Prompt:
Go to the line in the entries below that holds "X180800285Y-109577142D01*" and repeat exactly from there through the line that holds "X178943142Y-109624761D01*", inclusive.

(Records from a data source)
§
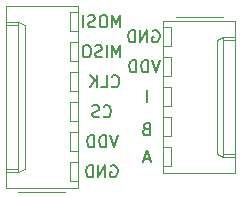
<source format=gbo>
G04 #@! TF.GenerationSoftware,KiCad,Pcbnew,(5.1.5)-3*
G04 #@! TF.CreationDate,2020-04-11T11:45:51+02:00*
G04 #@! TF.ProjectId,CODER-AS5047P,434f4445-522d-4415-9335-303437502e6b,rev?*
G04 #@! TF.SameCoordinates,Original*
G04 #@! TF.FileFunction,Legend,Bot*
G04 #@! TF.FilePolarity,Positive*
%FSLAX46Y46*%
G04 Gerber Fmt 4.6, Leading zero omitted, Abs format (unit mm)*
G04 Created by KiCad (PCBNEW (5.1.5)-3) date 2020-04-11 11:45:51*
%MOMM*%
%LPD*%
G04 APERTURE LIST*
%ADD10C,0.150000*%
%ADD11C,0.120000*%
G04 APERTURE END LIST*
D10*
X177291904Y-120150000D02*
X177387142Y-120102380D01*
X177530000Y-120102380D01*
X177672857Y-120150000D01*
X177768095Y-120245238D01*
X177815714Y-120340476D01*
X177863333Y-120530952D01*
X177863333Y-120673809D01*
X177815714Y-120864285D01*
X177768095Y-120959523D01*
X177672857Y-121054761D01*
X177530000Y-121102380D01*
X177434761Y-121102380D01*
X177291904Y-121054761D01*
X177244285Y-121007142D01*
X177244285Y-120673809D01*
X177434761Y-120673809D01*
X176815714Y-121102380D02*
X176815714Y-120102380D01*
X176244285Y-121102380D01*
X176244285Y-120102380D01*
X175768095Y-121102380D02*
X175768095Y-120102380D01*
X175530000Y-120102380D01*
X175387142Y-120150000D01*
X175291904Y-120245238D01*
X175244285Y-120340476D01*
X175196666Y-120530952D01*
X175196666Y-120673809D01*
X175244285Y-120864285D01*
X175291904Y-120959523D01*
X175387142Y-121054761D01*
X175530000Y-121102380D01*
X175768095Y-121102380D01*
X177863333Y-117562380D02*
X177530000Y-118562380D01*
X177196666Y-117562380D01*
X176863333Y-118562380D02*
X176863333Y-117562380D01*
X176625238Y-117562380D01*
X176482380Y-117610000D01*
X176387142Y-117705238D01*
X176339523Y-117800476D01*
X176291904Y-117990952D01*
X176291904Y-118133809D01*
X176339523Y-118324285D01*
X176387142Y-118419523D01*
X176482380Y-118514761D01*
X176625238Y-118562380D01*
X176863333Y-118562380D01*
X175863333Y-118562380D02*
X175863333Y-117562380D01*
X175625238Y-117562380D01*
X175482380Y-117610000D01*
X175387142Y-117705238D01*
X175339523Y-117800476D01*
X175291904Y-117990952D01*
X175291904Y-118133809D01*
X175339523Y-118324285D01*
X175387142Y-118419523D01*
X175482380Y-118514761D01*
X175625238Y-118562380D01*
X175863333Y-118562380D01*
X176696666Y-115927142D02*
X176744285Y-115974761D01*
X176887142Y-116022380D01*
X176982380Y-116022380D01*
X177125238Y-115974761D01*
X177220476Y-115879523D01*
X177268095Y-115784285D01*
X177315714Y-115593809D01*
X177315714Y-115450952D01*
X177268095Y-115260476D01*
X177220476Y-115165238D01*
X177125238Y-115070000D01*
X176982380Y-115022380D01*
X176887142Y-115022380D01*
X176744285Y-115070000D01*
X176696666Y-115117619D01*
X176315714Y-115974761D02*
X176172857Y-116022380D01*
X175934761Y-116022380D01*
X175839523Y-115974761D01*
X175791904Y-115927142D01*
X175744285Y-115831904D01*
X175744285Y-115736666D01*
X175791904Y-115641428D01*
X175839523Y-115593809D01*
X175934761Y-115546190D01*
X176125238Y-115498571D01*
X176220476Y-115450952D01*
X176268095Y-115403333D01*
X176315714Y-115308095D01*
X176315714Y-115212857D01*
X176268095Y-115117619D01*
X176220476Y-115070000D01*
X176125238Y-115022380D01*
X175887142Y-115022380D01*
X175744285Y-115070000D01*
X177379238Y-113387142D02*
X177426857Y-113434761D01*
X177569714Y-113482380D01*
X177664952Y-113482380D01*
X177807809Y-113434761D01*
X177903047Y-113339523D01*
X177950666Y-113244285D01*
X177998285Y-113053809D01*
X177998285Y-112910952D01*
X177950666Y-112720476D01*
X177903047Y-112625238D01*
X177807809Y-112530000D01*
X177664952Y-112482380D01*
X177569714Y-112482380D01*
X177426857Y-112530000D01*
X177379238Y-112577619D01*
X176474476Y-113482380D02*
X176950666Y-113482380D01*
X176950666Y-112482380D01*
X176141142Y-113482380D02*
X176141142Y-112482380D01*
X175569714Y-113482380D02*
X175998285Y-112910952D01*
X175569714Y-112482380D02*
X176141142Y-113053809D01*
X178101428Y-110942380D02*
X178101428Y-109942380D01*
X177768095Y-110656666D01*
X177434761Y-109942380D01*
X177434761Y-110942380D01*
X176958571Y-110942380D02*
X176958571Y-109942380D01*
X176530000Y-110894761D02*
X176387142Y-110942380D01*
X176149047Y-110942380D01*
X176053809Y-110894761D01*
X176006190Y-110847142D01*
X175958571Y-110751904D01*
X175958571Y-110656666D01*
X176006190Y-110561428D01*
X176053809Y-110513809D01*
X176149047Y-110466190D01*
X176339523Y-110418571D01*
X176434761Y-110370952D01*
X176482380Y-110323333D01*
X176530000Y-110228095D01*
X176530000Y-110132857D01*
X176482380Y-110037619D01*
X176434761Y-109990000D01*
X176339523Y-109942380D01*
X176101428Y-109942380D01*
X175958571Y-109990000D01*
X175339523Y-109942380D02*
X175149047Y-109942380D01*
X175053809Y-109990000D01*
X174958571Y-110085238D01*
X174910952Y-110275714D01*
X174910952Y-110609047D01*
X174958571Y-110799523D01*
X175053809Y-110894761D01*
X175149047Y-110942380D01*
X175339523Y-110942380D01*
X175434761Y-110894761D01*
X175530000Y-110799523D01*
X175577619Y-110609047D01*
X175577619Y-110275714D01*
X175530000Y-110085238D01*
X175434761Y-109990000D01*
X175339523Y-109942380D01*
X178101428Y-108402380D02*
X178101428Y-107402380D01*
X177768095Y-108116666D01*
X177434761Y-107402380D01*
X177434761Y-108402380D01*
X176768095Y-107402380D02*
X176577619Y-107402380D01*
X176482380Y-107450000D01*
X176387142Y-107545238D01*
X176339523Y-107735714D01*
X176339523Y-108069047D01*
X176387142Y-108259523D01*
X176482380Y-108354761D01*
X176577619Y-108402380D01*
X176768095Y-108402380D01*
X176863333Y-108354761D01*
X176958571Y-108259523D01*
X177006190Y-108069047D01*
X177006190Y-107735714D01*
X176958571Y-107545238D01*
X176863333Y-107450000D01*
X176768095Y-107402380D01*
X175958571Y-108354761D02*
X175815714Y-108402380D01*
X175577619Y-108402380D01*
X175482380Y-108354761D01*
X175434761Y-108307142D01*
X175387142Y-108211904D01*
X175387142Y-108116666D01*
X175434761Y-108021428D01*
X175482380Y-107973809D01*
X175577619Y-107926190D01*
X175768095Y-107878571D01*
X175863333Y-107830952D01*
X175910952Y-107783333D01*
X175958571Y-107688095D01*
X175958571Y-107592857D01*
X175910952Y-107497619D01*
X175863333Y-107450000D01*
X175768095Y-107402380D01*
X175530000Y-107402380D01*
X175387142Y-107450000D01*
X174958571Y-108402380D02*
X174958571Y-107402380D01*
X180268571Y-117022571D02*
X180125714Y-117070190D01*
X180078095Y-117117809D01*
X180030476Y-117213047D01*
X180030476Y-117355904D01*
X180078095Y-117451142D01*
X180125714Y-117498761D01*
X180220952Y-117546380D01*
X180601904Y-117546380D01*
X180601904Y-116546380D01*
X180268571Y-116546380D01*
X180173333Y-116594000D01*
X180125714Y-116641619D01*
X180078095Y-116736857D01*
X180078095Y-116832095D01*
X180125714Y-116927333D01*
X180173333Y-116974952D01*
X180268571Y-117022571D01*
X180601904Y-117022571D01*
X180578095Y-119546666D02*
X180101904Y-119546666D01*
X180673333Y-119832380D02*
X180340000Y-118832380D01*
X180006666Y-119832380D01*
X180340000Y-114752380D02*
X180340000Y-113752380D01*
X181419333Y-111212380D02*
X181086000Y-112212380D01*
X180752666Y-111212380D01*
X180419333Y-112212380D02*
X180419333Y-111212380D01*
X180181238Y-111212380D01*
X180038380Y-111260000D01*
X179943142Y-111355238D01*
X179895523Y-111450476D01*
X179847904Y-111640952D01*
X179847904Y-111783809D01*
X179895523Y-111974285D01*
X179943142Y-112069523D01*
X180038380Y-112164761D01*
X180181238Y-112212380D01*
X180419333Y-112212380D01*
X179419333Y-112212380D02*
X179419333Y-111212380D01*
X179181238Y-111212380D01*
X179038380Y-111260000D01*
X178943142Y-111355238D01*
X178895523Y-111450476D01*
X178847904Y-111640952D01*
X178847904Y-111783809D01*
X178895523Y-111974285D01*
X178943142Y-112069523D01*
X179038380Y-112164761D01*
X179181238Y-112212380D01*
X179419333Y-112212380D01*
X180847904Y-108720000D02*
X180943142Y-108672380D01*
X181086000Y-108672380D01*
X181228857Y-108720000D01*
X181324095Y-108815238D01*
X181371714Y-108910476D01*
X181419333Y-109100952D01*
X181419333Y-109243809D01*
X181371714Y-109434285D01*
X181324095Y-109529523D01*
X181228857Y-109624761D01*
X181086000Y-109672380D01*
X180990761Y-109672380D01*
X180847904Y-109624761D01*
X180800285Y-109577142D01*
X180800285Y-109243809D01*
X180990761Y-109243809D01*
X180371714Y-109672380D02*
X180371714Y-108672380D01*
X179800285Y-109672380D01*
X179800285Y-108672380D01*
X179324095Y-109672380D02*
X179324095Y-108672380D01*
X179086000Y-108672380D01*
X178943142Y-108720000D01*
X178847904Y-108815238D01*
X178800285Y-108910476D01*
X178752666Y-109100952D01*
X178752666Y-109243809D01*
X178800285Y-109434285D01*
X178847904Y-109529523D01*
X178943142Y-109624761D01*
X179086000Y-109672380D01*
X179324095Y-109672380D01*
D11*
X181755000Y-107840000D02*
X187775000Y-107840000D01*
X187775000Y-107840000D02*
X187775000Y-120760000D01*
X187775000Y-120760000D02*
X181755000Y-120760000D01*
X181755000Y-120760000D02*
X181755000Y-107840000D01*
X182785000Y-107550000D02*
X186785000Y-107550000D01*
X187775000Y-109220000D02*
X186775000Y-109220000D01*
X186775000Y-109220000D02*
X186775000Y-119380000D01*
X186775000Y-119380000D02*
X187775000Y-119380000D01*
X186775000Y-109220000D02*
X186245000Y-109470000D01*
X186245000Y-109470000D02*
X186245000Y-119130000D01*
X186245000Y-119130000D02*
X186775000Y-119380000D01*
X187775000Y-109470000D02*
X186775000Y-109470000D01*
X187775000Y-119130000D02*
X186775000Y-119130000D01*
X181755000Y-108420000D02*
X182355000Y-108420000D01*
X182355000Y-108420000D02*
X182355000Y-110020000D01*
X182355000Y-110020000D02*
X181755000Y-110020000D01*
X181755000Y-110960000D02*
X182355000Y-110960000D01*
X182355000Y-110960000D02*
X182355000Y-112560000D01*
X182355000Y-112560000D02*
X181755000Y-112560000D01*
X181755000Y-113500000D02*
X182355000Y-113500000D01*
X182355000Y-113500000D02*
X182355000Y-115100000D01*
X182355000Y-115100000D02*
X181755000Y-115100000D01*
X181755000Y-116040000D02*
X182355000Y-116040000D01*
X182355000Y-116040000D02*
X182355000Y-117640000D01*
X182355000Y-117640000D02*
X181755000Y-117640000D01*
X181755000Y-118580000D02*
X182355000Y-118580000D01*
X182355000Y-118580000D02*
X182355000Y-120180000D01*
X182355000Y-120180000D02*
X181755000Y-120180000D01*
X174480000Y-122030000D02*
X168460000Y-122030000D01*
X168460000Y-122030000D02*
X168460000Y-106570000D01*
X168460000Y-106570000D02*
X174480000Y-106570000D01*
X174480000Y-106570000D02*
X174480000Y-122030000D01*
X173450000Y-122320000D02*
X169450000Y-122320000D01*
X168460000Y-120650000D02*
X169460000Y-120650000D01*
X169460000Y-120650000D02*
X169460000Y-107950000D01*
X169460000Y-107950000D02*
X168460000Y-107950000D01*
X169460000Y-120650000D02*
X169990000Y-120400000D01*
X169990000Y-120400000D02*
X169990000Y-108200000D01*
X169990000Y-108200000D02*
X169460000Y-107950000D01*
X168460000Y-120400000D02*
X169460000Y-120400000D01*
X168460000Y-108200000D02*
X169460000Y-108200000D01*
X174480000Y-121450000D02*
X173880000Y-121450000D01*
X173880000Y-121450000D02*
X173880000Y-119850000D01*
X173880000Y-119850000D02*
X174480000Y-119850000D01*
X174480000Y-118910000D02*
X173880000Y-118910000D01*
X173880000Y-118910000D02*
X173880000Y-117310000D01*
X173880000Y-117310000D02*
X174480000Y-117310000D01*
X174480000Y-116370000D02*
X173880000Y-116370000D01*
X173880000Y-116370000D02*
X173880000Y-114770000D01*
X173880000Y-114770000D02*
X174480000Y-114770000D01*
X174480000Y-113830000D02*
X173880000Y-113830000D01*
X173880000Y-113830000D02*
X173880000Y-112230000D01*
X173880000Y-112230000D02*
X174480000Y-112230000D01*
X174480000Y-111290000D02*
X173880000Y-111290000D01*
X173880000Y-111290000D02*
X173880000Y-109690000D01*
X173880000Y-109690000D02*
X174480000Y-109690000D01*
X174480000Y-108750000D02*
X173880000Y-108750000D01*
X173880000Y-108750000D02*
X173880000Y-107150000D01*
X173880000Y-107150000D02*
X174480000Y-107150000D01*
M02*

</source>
§
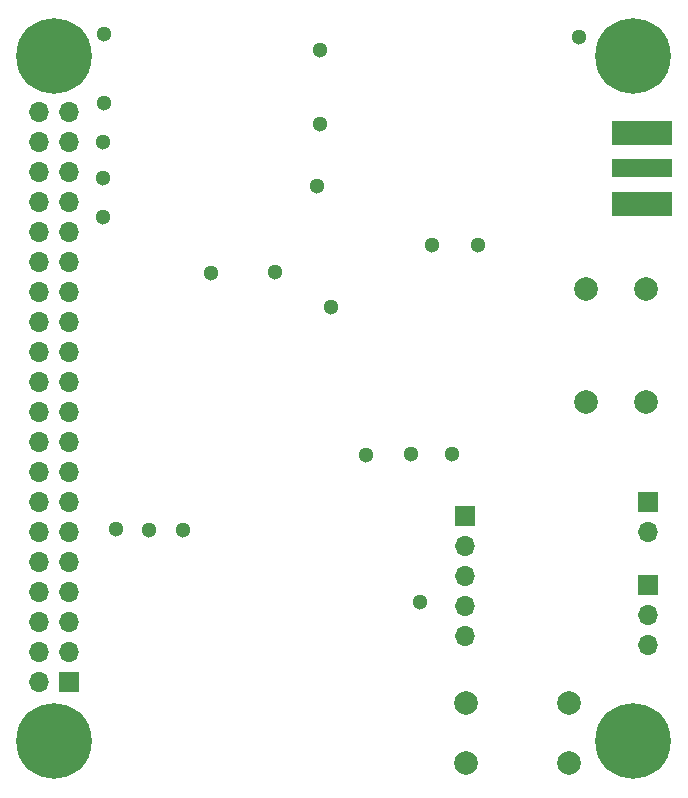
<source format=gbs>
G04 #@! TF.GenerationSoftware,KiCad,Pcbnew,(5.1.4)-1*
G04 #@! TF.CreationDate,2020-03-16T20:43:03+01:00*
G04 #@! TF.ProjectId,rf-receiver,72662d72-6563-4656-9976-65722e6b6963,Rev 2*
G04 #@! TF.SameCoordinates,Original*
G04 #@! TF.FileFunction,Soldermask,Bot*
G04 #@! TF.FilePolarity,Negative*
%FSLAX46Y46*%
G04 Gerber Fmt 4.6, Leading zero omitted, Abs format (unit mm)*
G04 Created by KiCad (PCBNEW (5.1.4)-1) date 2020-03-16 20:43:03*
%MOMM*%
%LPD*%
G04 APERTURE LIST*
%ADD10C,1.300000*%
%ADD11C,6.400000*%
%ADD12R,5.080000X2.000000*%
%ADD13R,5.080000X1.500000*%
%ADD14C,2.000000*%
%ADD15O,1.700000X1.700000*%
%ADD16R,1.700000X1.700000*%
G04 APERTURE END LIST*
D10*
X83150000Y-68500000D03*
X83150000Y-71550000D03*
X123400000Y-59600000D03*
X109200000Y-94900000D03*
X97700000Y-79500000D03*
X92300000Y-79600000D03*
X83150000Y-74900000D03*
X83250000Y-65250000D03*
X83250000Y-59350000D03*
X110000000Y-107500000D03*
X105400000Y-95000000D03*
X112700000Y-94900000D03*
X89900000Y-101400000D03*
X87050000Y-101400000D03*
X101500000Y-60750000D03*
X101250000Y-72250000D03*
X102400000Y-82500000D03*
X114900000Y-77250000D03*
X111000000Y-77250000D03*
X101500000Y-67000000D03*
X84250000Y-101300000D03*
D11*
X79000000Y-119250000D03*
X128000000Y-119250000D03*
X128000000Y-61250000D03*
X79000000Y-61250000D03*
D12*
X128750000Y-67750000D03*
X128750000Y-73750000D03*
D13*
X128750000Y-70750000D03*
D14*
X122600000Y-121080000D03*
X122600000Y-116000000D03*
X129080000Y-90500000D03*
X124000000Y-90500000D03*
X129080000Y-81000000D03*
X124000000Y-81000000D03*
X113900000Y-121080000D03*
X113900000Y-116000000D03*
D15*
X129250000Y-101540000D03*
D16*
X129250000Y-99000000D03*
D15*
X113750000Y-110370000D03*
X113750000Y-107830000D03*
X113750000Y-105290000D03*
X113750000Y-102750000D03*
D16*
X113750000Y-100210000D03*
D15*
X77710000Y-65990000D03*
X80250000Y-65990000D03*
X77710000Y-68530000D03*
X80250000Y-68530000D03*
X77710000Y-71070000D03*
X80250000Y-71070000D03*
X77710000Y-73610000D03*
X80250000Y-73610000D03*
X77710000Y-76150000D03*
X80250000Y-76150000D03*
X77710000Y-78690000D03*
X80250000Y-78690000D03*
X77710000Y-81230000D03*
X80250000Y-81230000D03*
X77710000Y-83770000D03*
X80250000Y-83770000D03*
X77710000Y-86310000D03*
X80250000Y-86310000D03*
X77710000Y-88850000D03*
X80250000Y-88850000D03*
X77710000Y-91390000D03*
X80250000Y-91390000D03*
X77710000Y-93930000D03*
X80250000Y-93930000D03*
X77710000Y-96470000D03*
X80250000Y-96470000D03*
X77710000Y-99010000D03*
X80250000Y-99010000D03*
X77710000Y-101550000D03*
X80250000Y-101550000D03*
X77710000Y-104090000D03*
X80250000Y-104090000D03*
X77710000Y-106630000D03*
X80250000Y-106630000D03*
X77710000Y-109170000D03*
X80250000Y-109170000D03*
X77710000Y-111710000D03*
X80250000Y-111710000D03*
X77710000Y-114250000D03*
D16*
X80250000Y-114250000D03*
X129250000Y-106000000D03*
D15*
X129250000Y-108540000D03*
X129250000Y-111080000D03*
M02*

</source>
§
Task answer:
X180800285Y-109577142D01*
X180800285Y-109243809D01*
X180990761Y-109243809D01*
X180371714Y-109672380D02*
X180371714Y-108672380D01*
X179800285Y-109672380D01*
X179800285Y-108672380D01*
X179324095Y-109672380D02*
X179324095Y-108672380D01*
X179086000Y-108672380D01*
X178943142Y-108720000D01*
X178847904Y-108815238D01*
X178800285Y-108910476D01*
X178752666Y-109100952D01*
X178752666Y-109243809D01*
X178800285Y-109434285D01*
X178847904Y-109529523D01*
X178943142Y-109624761D01*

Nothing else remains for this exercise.